Friday, May 31, 2013

159. Simcoe Branch of Norfolk Public Library, Ontario, Canada

With this post the blog is truly international. (Whistler, BC, is in here, but my sister made that visit.)

Simcoe is a Depository Library for government documents. One of the first things I spotted was a sign at the librarian's desk, "Ask me! Happy to help. Your library, online, all the time. www.ncpl.ca." Nice. There is a Coffee Corner with tables and chairs that looked very inviting.

The part of the building where I entered houses fiction. Another part, perhaps an addition as it was set off by a brick wall with arched doorways, housed non-fiction of all levels. There are a lot of public computers and a corner for reference, audio, and media. I noticed that requested books on hold are paper-wrapped for privacy.
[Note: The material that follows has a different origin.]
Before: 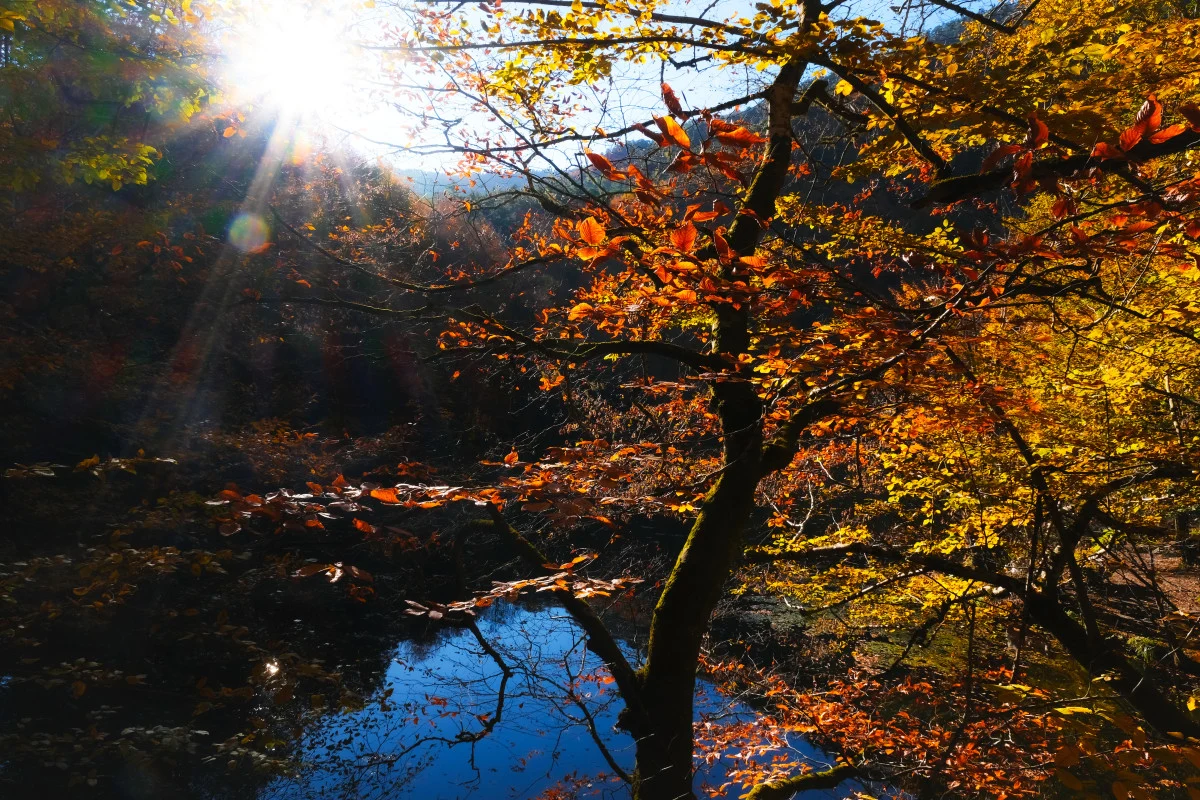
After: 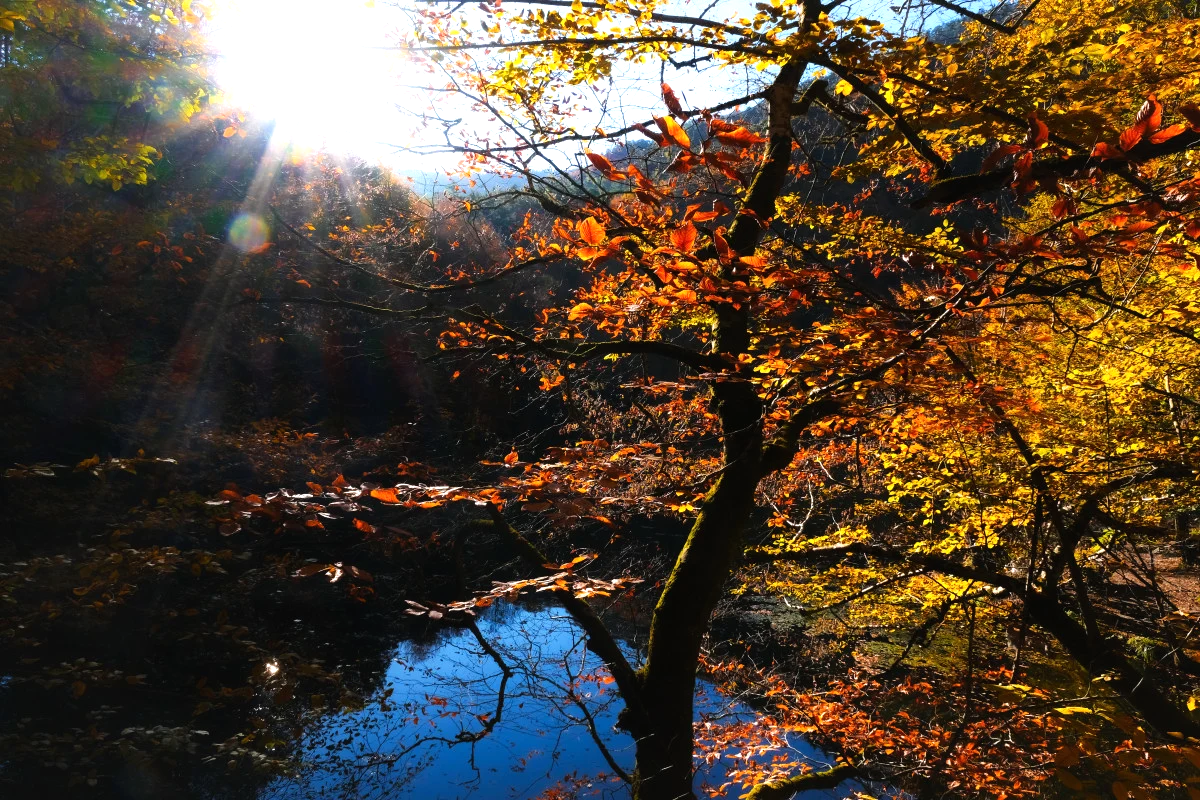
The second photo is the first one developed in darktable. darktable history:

Flyers advertised the official launch of the Teens Write for Fun! contest.

Upstairs and to the left is an area for "young adults and youth." This area holds young adult books and also what I think of as "J" fiction; I think that here this may mean "upper elementary" or middle school. An interesting feature is a series of small, low-walled cubicles formed of glass bricks, each with a table and two chairs. Tutoring? Socializing? They look nice, in any case. Sadly, there is a sign that reads "Because of vandalism this area is being monitored." This is certainly not the only place where I have seen such signs (see Waite Park, MN, for example), but they are always a bit disheartening.

A Literacy Room holds big old oak tables and chairs. Books are available in French, Spanish, German, Hungarian, Italian, and Dutch. There is also a mental health and wellness collection.

Moving through the literacy room, I passed jigsaw puzzles in boxes, the Canadiana Room, and a book sale. Books sales, whether a separate room or a single cart, are ubiquitous these days.

To the right at the top of the stairs is Kidzone. In this area are two half-round tables, the kind schools use for small group work. These have been placed facing a window that overlooks the main level of the library. Picture books are on low shelves with sloping tops, good for opening and reading large books.